Performer behind the politician
Saturday, 1st May, 2021
By Neil Pigot
The opening of the gates at Menindee last week saw the NSW Water Minister step into the local spotlight, and Melinda Pavey didn’t disappoint the throng that had gathered to witness the event.
It was a regal visit, a woman of substance meeting her people. Ably facilitated by a media advisor who terrorised the journalists on hand like a Hollywood-style Marine Sgt Major addressing a bunch of gormless, meek recruits.
And the film analogies continue.
In the acting world, there are players of all types. Those with gravitas and the lightweights, those with authenticity and the fakers. Our political leaders are want to use the performance analogy when talking about members of their ministerial team. Minister Pavey is what they call in the political game ‘A good performer,’ one who can sell a message, one who is unflappable in a crisis. And last Thursday, all of the Minister’s silken performance skills were on show.

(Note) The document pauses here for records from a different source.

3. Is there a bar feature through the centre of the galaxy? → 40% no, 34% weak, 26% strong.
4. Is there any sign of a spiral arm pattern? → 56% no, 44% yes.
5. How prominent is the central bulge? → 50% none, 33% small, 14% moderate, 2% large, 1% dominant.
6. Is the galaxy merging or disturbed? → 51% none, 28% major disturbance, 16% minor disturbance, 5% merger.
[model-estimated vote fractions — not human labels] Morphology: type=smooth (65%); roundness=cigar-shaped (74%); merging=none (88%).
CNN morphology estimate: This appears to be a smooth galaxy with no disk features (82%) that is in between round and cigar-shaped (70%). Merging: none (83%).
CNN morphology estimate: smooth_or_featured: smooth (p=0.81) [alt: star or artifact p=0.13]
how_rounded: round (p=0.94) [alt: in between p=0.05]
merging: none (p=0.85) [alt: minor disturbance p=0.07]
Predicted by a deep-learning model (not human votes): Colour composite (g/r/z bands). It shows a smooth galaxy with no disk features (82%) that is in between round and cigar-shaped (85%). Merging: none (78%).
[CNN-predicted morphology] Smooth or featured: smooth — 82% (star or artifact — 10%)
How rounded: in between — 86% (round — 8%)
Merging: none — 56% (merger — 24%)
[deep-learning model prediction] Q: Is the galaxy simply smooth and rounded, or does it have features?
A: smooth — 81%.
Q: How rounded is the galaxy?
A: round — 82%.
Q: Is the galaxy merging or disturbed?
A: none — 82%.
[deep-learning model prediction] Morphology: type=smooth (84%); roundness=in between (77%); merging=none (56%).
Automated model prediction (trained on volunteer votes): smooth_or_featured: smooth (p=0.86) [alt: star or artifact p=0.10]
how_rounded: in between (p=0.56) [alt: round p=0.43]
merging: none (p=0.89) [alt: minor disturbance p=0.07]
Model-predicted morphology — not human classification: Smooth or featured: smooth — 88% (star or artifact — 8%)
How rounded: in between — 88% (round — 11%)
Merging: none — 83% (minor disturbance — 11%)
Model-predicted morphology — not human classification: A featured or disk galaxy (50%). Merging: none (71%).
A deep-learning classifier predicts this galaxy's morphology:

It began before the camera’s rolled. A private stroll with an indigenous leader. Head bowed, empathetic. When the press conference was about to get underway and the Minister was miked up, like any true professional actor, she attended to her hair and clothing and volunteered a soundcheck to make sure that whatever she said would be of appropriate quality.
But like a B-grade movie, it was when she opened her mouth that the problems started. You see, Hollywood deals in fiction, and, so it seems, does Minister Pavey.
Speaking to the ABC, when asked about the heated conversations she’d had the night before at the Menindee pub, first, she buttered us up.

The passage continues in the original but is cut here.